Magnetic field gradients Gx, Gy, and Gz are used to distort the main magnetic field in a predictable way so that the Larmor frequency of nuclei within the main magnetic field varies as a function of position. Accordingly, an RF field which is near a particular Larmor frequency will tip the net aligned moment Mz of those nuclei located at positions in the distorted magnetic field which correspond to the particular Larmor frequency, and signals will be emitted only by those nuclei after the RF field is terminated. The emitted signals are detected, digitized and processed to reconstruct an image using one of many well-known MR reconstruction techniques.
An MR sequence describes a set of timings and characteristics of the above-described fields, gradients and pulses, which may be used to acquire an MR image. Known steady-state free precession MR sequences maintain a steady-state of longitudinal magnetization and transverse magnetization by applying balanced magnetic field gradients between successive equidistant RF pulses. The term “balanced” refers to zero net gradient-induced phasing over a TR (i.e., repetition time) interval between RF pulses.

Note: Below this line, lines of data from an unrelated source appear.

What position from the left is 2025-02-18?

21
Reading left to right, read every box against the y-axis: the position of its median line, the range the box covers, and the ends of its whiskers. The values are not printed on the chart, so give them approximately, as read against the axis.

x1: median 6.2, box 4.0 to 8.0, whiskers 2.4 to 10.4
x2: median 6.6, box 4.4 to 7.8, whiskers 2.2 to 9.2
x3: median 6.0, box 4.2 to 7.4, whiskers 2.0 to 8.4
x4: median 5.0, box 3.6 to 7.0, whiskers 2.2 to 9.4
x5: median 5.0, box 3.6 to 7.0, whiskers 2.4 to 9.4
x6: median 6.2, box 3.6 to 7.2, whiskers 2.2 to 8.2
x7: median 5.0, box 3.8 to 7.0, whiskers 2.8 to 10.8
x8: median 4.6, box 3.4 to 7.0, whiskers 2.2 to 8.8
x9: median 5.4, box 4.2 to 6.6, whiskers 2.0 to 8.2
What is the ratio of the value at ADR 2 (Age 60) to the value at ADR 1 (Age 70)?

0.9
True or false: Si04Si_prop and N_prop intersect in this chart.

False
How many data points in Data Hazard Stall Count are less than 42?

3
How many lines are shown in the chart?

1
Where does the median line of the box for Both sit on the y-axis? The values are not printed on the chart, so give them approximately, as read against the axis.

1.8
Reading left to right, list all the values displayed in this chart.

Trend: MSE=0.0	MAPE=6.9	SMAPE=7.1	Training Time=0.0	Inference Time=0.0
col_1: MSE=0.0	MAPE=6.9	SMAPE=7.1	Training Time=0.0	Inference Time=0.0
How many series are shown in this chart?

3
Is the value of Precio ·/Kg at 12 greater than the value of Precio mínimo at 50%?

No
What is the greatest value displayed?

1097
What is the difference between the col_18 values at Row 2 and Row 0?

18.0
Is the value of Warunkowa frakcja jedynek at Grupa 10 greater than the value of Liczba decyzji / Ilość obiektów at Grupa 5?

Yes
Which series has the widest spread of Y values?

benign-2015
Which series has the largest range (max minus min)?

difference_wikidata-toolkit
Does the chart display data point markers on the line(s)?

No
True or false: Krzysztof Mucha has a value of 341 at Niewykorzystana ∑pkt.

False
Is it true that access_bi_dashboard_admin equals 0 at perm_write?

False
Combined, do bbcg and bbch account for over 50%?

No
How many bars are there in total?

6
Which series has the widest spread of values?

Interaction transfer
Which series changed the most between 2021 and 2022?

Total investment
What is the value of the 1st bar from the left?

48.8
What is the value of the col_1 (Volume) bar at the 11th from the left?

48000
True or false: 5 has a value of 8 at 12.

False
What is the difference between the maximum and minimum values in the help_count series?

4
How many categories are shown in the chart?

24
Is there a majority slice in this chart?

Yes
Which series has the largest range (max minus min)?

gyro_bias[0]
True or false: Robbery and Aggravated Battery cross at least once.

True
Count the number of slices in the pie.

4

Short TR intervals are desired because, if the TR interval is too long, the spins will pick up an increasing amount of phase errors from one TR interval to the next due to off-resonance effects. MR imaging systems are currently capable of applying appropriate balanced magnetic field gradients within short TR intervals, but typically at field strengths of 1.5 T and lower. At higher field strengths, increasing off-resonance effects require ever-decreasing TR intervals. Even if an MR imaging system could successfully generate and apply balanced magnetic field gradients during these shorter TR intervals, the shorter TR intervals reduce the upper limit of the flip angle. The combination of shorter TR interval and lower flip angle leads to decreased T2 weighting, which is undesirable for many types of MR imaging.